Mildred Istona was editor in chief from 1977 until 1994. Rona Maynard was editor in chief from 1994 until 2004. Under Maynard, the magazine became more personal, often dealing with the struggles, stories and needs of everyday women. Lee Simpson was the first female publisher of Chatelaine in 1988. Donna Clark was Publisher from 1998 until 2004. Clark led a re-launch of Chatelaine that cost more than $2 million in March 1999.

==2004–2008==
Kim Pittaway succeeded Maynard in 2004 as Chatelaine's editor in chief. Maynard chose Pittaway to replace her with help from publisher Donna Clark. Pittaway joined Chatelaine in 1997 as a freelance editor, and in 1999 started writing her monthly column "Broadside". In 2001, she joined the magazine full-time as managing editor. Pittaway departed the magazine after 15 months as editor in chief due to conflicts with the Publisher. Kerry Mitchell was publisher of Chatelaine at that time. Mitchell was publisher of Chatelaine and vice-president of Rogers Consumer Publishing from 2004 until 2009.

Beth Hitchcock was named interim editor of Chatelaine for 5 months in 2005–2006.

Sara Angel spent 14 months in the position of editor in chief of Chatelaine from May 2006 – July 2007. Angel looked to infuse "more opinion, more entertainment and more ideas" into Chatelaine to bring back previous editor Doris Anderson's feminist voice. The publication had 4.5 million readers at the time, according to the Print Measurement Bureau.

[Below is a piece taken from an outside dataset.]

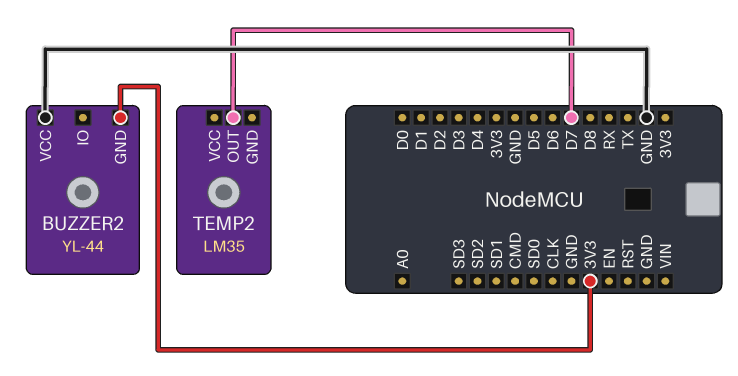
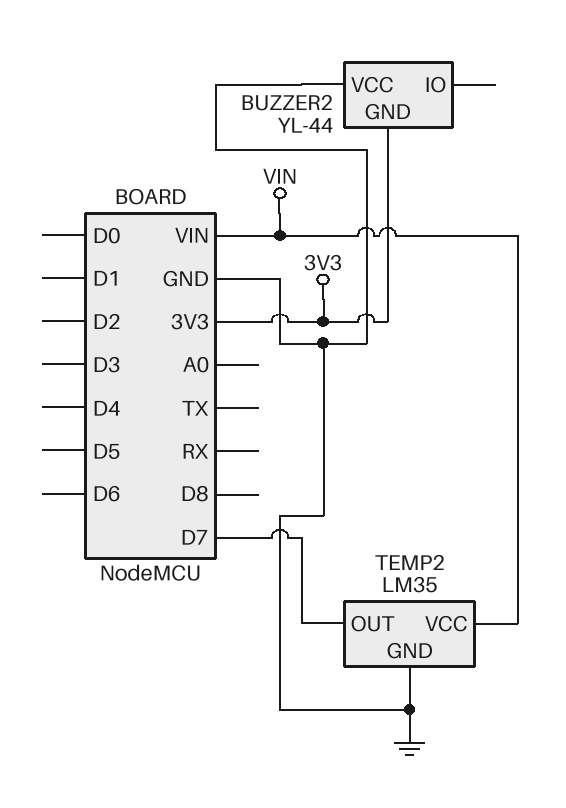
TEMP2 pin GND: none -> GND
TEMP2 pin VCC: none -> VIN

Maryam Sanati was named editor in chief of Chatelaine February 2008. Sanati had been deputy editor of Chatelaine for more than 18 months. Her role as editor in chief was announced on the eve of the media brand's 80th anniversary celebration. The magazine unveiled a new look with its May 2018 issue.

In 2008, the magazine would be recognized as the second-most influential magazine in Canada – just ahead of Maclean's.

==2009–2014==
Ken Whyte assumed the role of publisher of Chatelaine October 2009 until 2011 when he was named President of Rogers Publishing.

Jane Francisco was named editor in chief November 2009, making her the magazine's fifth editor in less than six years. Between 2004 and 2010, Chatelaine had lost nearly 850,000 readers from total yearly readership. Under Francisco's tenure, Chatelaine celebrated its 85 anniversary in 2013 with a special June double issue with four flip covers.

Tara Tucker was named Publisher in January 2012. Chatelaine released a new logo and a new brand campaign.

In the second half of 2012, Chatelaine was No. 1 for the first time in the magazine's history in paid circulation, and single copy sales were up 8%.

In the past, the magazine has named a Woman of the Year, honouring a Canadian woman for her achievements in the previous year. Honorees have included Prime Minister Kim Campbell, athlete Chantal Petitclerc, pop singer k.d. lang, and "Jane Doe", a Toronto woman who waged a successful court battle against the Toronto Police Service after alleging that in 1986 the police force had failed to issue warnings about Paul Callow, who subsequently raped her.

In 2013, Francisco and Tucker launched several multichannel initiatives including a two-hour weekly radio program, television edition and various licensing agreements – even a highly successful fitness app which reached #1 in 18 countries in health & fitness category. Chatelaine launched the Chatelaine Show 14 August 2012 on CityLine on CityTV. The Chatelaine Edition became a regular feature on CityTV in 2013.

In July 2013, Rogers Media launched Chatelaine Radio, a two-hour weekly lifestyle radio program. The program, hosted by a local personality in each market but with common health, food and fashion features contributed by the magazine's editors, initially premiered on four Rogers Radio stations, CHFI-FM in Toronto, CHFM-FM in Calgary and CHYM-FM and CIKZ-FM in Kitchener-Waterloo.

Francisco left to run Good Housekeeping in the US in 2013. Karine Ewart was named editor in chief January 2014.

==2015–2018==

Lianne George was named editor in chief in June 2015. George had been the magazine's editorial director since 2014. By 2017 circulation had fallen from the largest in Canada the fourth largest. In 2017, Rogers Media reduced the number of print editions from twelve times a year to six.

==2019-present==

Maureen Halushak was named editor in January 2019.

On 20 March 2019, Rogers announced a deal to sell the magazine to St. Joseph Communications.